Healdsburg’s Plaza was alive with Dia de los Muertos celebrations recently. Pathways in the plaza were chalked with flor de muerto, marigold petals were strewn about, exhibits were on display, and vintage cars and tricked-out trucks from Chicano Truckin were parked on the perimeter.
Some offered trick or treat candy, while others displayed ofrenda, altars to passed loved ones.
Calaveras, calacas, ofrenda, music, costumes, dancing, food and people abounded amongst the spirits of the dead.

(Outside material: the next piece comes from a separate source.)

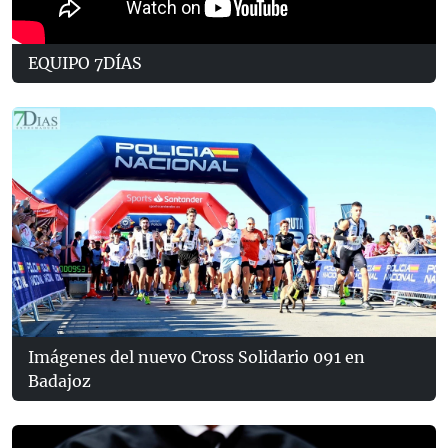
EQUIPO 7DÍAS
Imágenes del nuevo Cross Solidario 091 en
Badajoz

The Dia de los Muertos festival is, reportedly, a combination of Aztec, Christian and New World traditions. The Aztec reverence for those passed, mixed with Christianity’s All Souls Day, began to emerge as a two-day festival in Mexico. It spread through Latin America, the Philippines and many places in the U.S.

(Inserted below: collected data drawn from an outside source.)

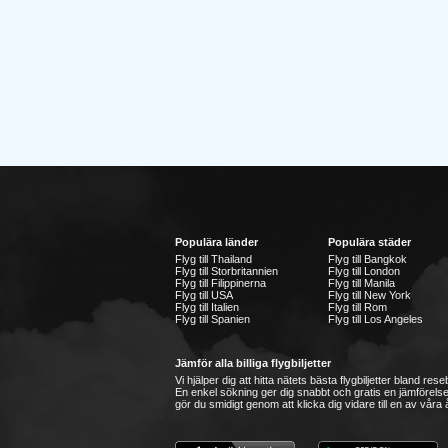
Populära länder
Populära städer
Flyg till Thailand
Flyg till Bangkok
Flyg till Storbritannien
Flyg till London
Flyg till Filippinerna
Flyg till Manila
Flyg till USA
Flyg till New York
Flyg till Italien
Flyg till Rom
Flyg till Spanien
Flyg till Los Angeles
Jämför alla billiga flygbiljetter
Vi hjälper dig att hitta nätets bästa flygbiljetter bland re
En enkel sökning ger dig snabbt och gratis en jämförelse
gör du smidigt genom att klicka dig vidare till en av våra å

An emblematic skull painted on peoples’ faces in black and white with a joker-esque smile may be hard to reckon for people not familiar with the holiday. However, when you know that the dead frown on sadness, the smiles become an expression of buried wisdom. Dia de los Muertos is a unique holiday celebrating death with joy, observing the continuation of life through the ages, honoring the past and living fully in the present.
Fun facts: Dia de los Muertos is a multi-day festival beginning Halloween at midnight; the first day, Dia de los Angelitos, is the day of the innocents or children; and the second day, Dia de los Difuntos, is the day of adults.

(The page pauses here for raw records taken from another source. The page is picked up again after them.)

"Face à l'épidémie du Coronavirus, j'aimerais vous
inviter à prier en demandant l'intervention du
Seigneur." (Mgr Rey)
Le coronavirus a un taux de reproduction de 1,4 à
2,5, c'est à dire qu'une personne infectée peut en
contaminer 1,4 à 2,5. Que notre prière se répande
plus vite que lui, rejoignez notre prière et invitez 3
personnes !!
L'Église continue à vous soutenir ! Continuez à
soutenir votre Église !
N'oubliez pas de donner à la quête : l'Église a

Ofrenda are offerings, which also refer to the small personal altars on which offerings are placed; calaveras are skulls often drawn with a smile to laugh at death; calacas are skeletons; and marigolds are flor de muerto, the bright orange flower used in graves and other decorations during this festival.
Corazon Healdsburg sponsors this local event. Its mission is to “strengthen the Latino voice to help build a compassionate and just community, dignifying individuals and families, advocating against injustice and uniting people to celebrate diversity.”